TASK BRIEF | For the string "Stagger", search the entries below and copy every line where it appears.

···

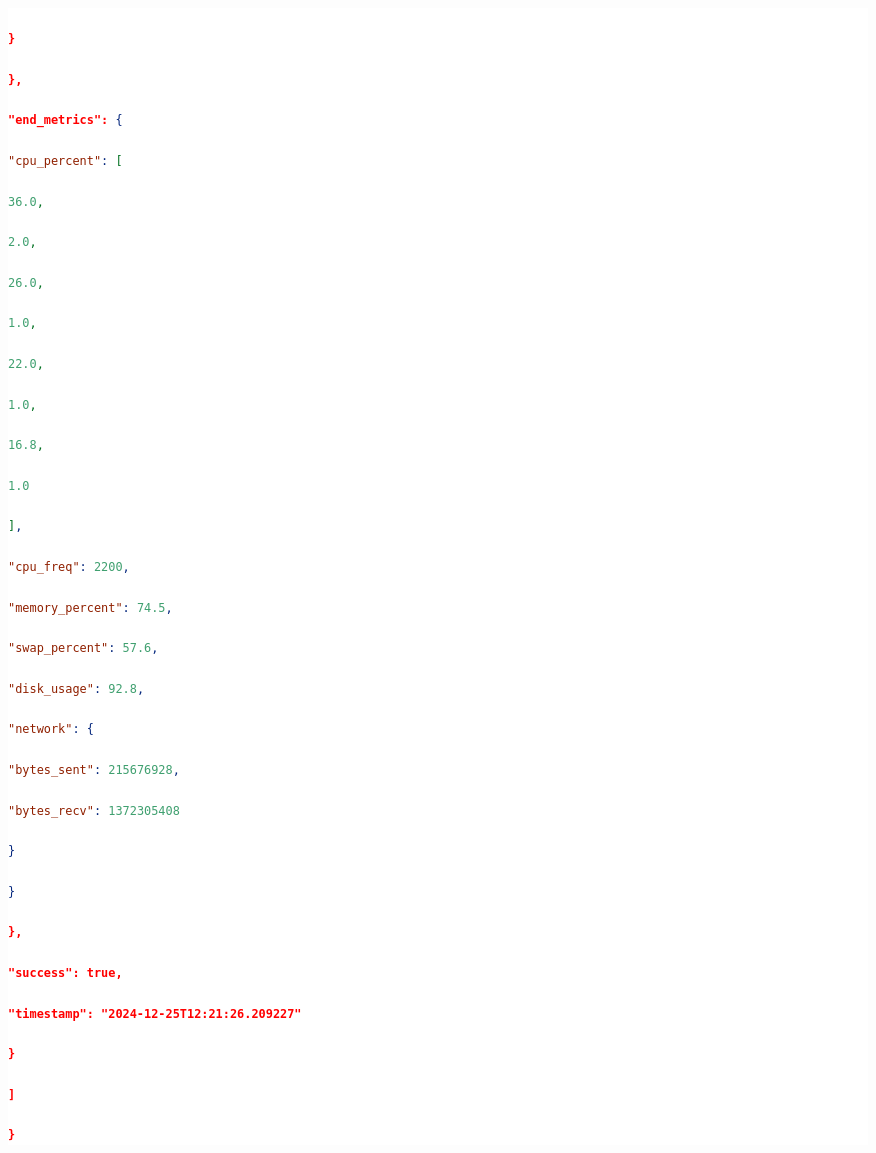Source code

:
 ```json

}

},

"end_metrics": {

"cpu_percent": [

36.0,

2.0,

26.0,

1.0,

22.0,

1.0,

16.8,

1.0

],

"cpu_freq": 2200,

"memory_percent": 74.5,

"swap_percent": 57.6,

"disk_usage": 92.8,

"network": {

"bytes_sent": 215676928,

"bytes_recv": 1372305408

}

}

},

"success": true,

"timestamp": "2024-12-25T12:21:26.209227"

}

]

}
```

···

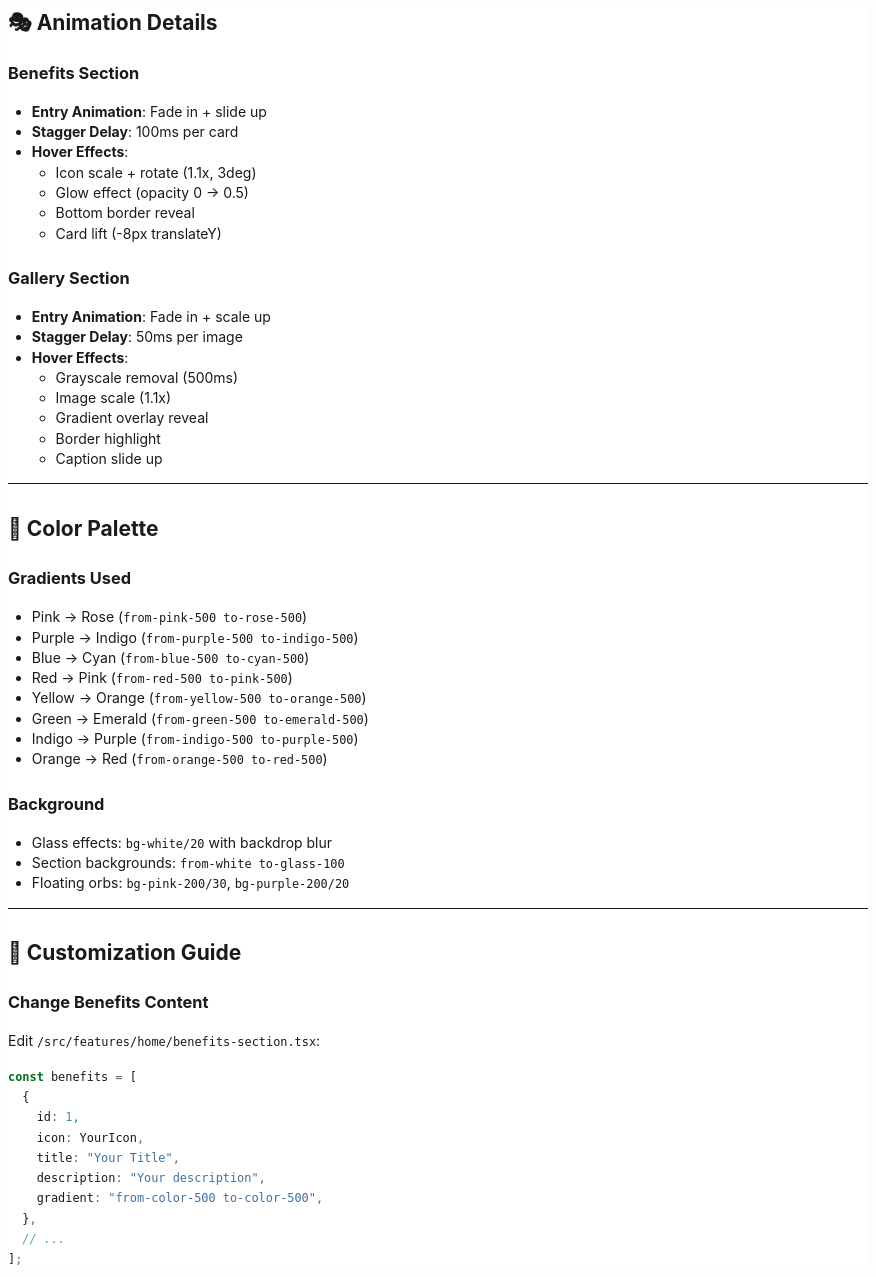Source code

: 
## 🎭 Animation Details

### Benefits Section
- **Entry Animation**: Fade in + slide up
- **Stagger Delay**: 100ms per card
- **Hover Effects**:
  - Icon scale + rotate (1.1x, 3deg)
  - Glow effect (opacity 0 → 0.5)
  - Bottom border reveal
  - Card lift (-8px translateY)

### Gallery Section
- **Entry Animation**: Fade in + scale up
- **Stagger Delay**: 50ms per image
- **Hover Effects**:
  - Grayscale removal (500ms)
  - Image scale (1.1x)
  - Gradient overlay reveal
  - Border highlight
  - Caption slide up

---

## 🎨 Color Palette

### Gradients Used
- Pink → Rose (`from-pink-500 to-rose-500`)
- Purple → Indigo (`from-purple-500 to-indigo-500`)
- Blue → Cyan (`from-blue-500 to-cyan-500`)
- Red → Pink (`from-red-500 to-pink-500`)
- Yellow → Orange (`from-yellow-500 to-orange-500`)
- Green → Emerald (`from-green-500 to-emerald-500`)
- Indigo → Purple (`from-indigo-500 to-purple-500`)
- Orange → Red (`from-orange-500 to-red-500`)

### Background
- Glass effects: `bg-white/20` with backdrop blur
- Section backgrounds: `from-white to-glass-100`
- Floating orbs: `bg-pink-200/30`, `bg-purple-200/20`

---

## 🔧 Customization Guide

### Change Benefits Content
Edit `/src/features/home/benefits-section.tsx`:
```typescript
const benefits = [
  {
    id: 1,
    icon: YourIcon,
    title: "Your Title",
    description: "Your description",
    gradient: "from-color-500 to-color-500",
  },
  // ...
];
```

···

OUTPUT |
- **Stagger Delay**: 100ms per card
- **Stagger Delay**: 50ms per image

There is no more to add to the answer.